Just like Big Data, right?
See what I mean?
Therefore, the next time someone says to you that Big Data will replace Data Warehousing or that Data Warehousing is Big Data, or any variations on that sort of ‘stupidity’ theme, you can now tell them to take a hike, in the confidence that you are on the side of reason.
Many thanks for reading.
More perspectives on Big Data
Aligning Big Data: http://www.linkedin.com/pulse/aligning-big-data-martyn-jones
Big Data and the Analytics Data Store: http://www.linkedin.com/pulse/big-data-analytics-store-martyn-jones
A Modern Manager’s Guide to Big Data:http://www.linkedin.com/pulse/managers-guide-big-data-context-martyn-jones
Core Statistics coexisting with Data Warehousing
Accomodating Big Data
And a big thank you to Bill Inmon (the father of Data Warehousing and of DW 2.0)
I remember similar foot stamping occurring from mainframe vendors 20 years ago.
The “purity” of the DW model won’t protect it if Big Data applications like Hadoop become easier to learn and deploy.
Data Warehousing was an excellent solution to a problem we’ve since found new ways of solving with better, more robust, more flexible, and more importantly CHEAPER technologies. At the end of the day cost is king, and getting macro-scale analytics into more peoples hands is only ever a good thing.
Martyn Jones said:
What is this puerile and derogative “purity” of Data Warehousing to which you allude?
If you think that Data Warehousing is about technology, and that Hadoop or some such old and clunky technology is the Data Warehousing replacement then please continue to preach this line to the four winds.
Those who revel in Schadenfreude will thank you for your efforts and more importantly the (lack of positive) results.
Home Despot said:
Ah yes, here it is. The ultimate ground-breaking argument against naysayers. “You’re just like those mainframe guys”. If you don’t drink this Kool-Aid, it’s because you’re “old”, you’re a dinosaur.
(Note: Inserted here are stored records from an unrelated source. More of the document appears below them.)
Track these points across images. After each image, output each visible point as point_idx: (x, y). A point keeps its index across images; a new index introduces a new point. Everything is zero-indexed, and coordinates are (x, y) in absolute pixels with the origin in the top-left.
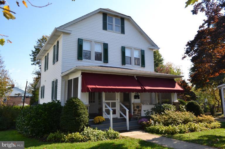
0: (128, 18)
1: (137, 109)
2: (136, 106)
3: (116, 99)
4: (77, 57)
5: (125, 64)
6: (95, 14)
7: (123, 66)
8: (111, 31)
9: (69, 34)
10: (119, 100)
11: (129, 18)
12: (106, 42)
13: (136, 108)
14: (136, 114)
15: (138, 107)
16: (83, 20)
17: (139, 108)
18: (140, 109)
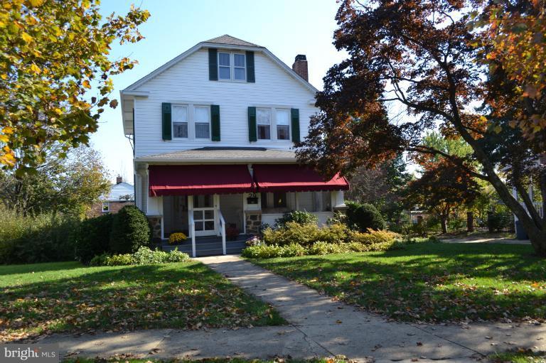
0: (261, 50)
1: (253, 222)
2: (249, 215)
3: (215, 205)
4: (161, 136)
5: (255, 140)
6: (193, 53)
7: (252, 143)
8: (227, 80)
9: (145, 97)
10: (218, 207)
11: (263, 51)
12: (215, 104)
13: (249, 220)
14: (250, 228)
15: (253, 217)
16: (171, 69)
17: (256, 219)
18: (258, 220)
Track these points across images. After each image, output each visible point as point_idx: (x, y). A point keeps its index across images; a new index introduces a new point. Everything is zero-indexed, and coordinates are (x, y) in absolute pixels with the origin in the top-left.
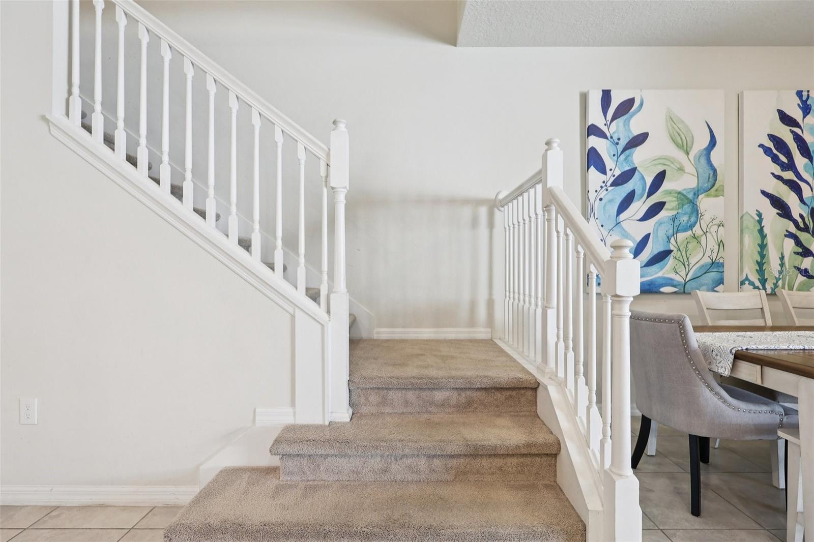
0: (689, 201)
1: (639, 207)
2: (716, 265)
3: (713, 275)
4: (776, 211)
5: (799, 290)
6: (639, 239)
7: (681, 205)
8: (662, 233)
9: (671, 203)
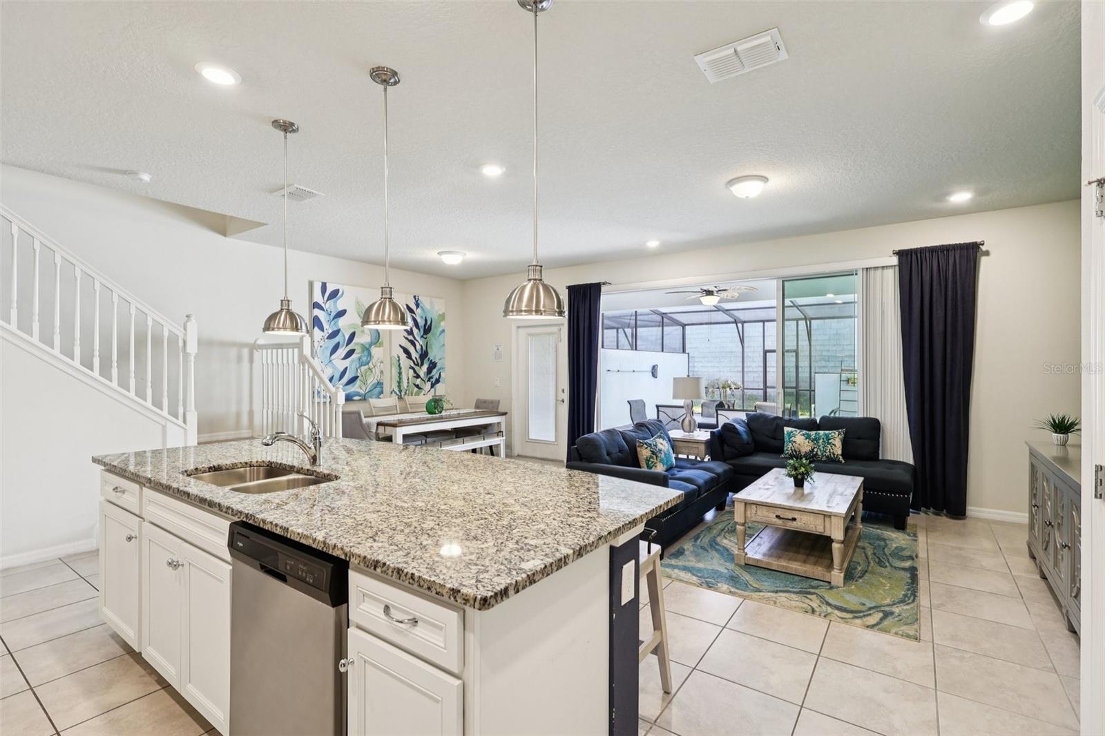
0: (367, 349)
1: (342, 352)
2: (380, 384)
3: (378, 389)
4: (405, 355)
5: (415, 395)
6: (342, 370)
7: (363, 351)
8: (353, 367)
9: (358, 350)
The implication of course being that this technology is somehow worthy of being at the same table as the Personal Computer.
Home Despot said:
I enjoyed this article immensely. I’m a long-time data warehouse implementer, but in the early days of Big Data, I was excited to jump on something new. I tried to like Hadoop and Spark and NoSQL. I really did. I thought for sure this would be a new cool thing to learn and get good at. And learn it I did. I worked with it for nearly a year before the disappointment was too much. It reminded me of the time when object databases were going to replace relational. I jumped on that back then as well
None of these technologies could perform as well as a relational database in normal sized data sets. By normal I mean under 100 Terabytes. Most of these technologies looked like they came from some hacker’s project for his masters degree. The technology is laughably rudimentary and hard to use.The performance was horrific, the querying was anything but flexible, and the reliability was simple not there.
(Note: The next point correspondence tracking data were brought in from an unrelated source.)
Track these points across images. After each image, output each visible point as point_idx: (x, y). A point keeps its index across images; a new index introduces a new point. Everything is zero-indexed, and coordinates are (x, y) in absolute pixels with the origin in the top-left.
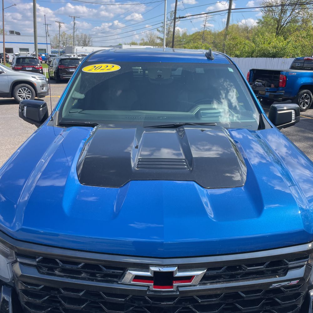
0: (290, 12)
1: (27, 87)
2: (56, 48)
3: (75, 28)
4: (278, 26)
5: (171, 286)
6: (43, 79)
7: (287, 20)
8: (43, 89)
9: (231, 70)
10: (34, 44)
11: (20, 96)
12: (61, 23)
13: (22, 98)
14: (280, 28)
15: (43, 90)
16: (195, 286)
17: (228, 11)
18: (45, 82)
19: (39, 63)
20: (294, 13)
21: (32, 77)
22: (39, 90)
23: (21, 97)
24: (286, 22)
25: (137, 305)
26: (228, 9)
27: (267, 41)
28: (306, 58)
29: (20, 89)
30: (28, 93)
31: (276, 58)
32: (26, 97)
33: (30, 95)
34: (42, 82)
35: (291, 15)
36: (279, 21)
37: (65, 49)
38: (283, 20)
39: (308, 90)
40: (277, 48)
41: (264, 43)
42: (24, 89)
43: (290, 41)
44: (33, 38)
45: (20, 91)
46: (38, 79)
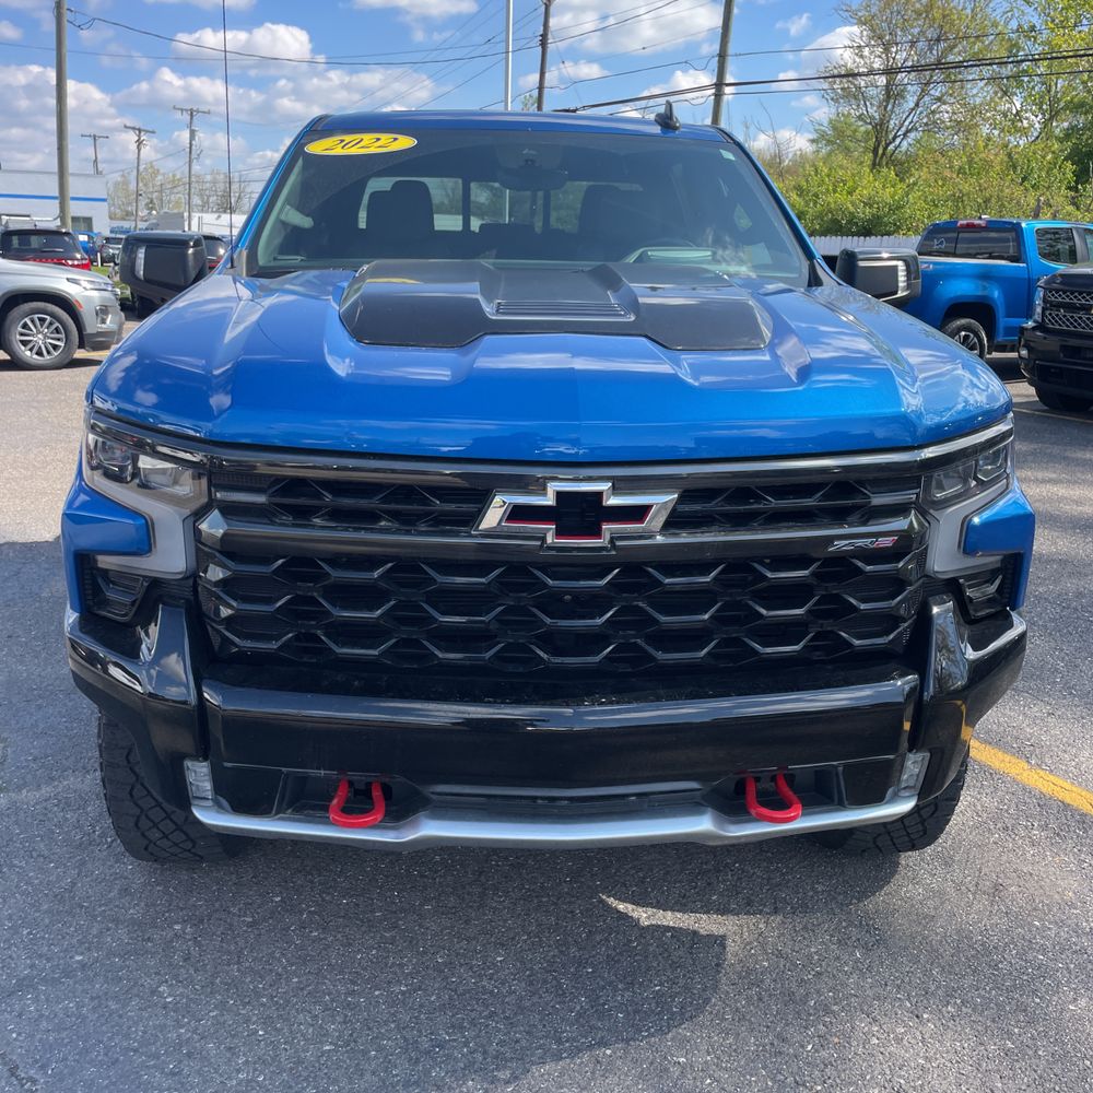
0: (916, 98)
1: (52, 315)
2: (123, 219)
3: (193, 147)
4: (878, 142)
5: (597, 534)
6: (103, 287)
7: (907, 123)
8: (103, 322)
9: (729, 156)
10: (57, 202)
11: (24, 343)
12: (142, 133)
13: (31, 350)
14: (885, 149)
15: (103, 326)
16: (654, 533)
17: (713, 91)
18: (113, 298)
19: (79, 252)
20: (926, 98)
21: (68, 279)
22: (92, 326)
23: (29, 346)
24: (904, 129)
25: (512, 603)
26: (715, 84)
27: (845, 185)
28: (965, 222)
29: (27, 320)
30: (52, 333)
31: (873, 237)
32: (46, 348)
33: (59, 340)
34: (101, 298)
35: (917, 105)
36: (881, 126)
37: (155, 221)
38: (892, 122)
39: (972, 321)
40: (875, 206)
41: (835, 191)
42: (40, 319)
43: (915, 184)
44: (55, 180)
45: (25, 326)
46: (89, 286)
But I see how this technology came about. Having spoken to may who embrace this technology, I see certain common characteristics in the user base:
1) They have little, if any, understanding of relational databases or what they do. Instead, hey come from a pure coding background such as Java, C++, Python, etc,.
In very rare cases, this technology is useful for extremely large datasets. CERN I believe generates over 90 Petabytes of data on one run. I saw a demo of a big Telco, cable company that was analysing 600 Terabytes of data to answer a few very specific, pre-defined questions.
But for your typical 100-500 GB to 5 TB data warehouse, you’ll enjoy the relational engine much more.